*** Opening of Data in this exercise ***

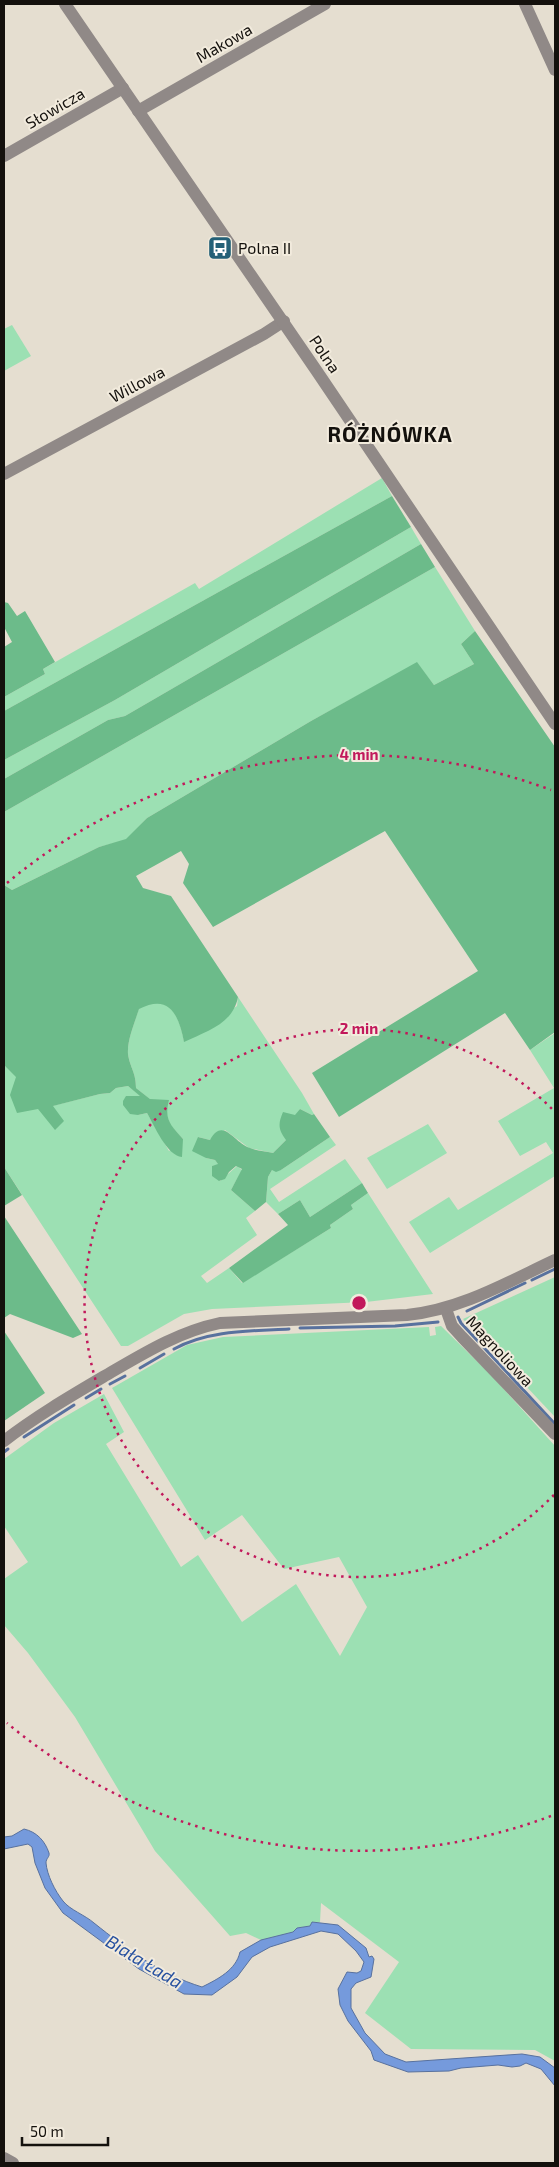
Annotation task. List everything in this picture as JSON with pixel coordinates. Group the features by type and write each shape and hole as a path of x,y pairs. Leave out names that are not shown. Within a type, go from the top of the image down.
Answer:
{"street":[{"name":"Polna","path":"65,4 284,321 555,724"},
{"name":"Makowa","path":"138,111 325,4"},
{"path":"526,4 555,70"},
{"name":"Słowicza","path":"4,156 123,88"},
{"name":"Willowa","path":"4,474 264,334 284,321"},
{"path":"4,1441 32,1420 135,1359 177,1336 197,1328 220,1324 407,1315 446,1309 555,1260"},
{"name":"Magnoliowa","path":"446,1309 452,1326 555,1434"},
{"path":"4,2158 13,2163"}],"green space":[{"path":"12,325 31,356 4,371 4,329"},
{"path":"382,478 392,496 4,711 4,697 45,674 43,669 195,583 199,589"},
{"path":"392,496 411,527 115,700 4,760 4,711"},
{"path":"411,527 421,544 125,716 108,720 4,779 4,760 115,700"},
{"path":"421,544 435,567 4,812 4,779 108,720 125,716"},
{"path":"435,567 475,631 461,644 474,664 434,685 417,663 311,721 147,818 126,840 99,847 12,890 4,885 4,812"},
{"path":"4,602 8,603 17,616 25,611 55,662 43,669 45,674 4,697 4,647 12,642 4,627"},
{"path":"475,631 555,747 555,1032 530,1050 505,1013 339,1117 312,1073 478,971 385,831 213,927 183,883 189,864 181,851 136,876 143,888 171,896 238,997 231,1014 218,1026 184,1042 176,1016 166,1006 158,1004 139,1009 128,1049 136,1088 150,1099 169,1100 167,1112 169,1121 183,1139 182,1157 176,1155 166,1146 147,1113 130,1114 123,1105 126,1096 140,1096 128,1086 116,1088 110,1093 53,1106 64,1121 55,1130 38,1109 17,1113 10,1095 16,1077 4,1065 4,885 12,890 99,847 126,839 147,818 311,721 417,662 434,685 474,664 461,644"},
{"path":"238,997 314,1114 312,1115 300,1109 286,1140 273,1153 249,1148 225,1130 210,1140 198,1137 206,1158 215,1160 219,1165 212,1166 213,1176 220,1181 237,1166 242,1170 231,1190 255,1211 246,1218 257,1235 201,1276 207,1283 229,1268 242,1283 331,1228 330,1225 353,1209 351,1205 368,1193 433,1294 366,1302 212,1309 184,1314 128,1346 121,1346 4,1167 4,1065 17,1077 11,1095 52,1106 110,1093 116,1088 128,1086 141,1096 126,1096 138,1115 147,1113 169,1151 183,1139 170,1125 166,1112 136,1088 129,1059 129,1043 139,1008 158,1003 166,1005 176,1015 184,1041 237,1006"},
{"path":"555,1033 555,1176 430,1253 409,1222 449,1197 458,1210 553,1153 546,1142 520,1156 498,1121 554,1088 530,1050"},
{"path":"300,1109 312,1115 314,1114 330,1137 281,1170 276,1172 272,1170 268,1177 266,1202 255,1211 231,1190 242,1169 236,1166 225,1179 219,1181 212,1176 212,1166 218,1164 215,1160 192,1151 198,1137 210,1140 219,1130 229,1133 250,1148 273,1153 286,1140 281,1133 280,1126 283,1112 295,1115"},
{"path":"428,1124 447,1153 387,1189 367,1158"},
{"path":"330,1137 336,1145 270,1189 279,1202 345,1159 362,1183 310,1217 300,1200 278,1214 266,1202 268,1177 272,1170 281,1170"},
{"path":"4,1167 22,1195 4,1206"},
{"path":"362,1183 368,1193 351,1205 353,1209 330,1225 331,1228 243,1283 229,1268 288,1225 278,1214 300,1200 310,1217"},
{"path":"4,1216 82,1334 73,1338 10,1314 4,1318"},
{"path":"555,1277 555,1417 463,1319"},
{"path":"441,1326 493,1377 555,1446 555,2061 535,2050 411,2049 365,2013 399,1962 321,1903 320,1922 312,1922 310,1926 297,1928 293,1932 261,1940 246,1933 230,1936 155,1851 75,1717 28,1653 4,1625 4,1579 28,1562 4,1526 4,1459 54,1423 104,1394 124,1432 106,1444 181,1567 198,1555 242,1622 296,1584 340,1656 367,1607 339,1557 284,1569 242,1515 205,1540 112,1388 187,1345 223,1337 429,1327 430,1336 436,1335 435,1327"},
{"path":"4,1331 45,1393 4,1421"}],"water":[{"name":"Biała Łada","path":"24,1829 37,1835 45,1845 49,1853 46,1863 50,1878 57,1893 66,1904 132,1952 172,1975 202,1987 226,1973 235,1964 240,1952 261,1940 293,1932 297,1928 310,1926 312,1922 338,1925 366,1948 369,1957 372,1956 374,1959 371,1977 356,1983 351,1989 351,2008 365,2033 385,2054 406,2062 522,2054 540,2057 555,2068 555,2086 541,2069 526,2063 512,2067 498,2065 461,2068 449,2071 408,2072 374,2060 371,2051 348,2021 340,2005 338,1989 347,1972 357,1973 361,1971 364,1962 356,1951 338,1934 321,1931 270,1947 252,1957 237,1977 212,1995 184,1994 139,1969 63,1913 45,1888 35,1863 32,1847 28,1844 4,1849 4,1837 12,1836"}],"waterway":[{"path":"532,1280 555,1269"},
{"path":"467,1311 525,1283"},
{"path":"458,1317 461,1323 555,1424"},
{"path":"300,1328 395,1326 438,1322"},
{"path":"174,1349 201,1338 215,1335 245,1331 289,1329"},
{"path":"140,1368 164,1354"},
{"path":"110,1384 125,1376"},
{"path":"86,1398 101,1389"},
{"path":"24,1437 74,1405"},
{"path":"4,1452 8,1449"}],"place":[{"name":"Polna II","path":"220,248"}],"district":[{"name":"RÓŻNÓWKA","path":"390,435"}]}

*** Close of Data in this exercise ***

## [Exercise details]
State how many lines of the entries above include the word "Polna", offering no text other than the number.

## [Answer area]
2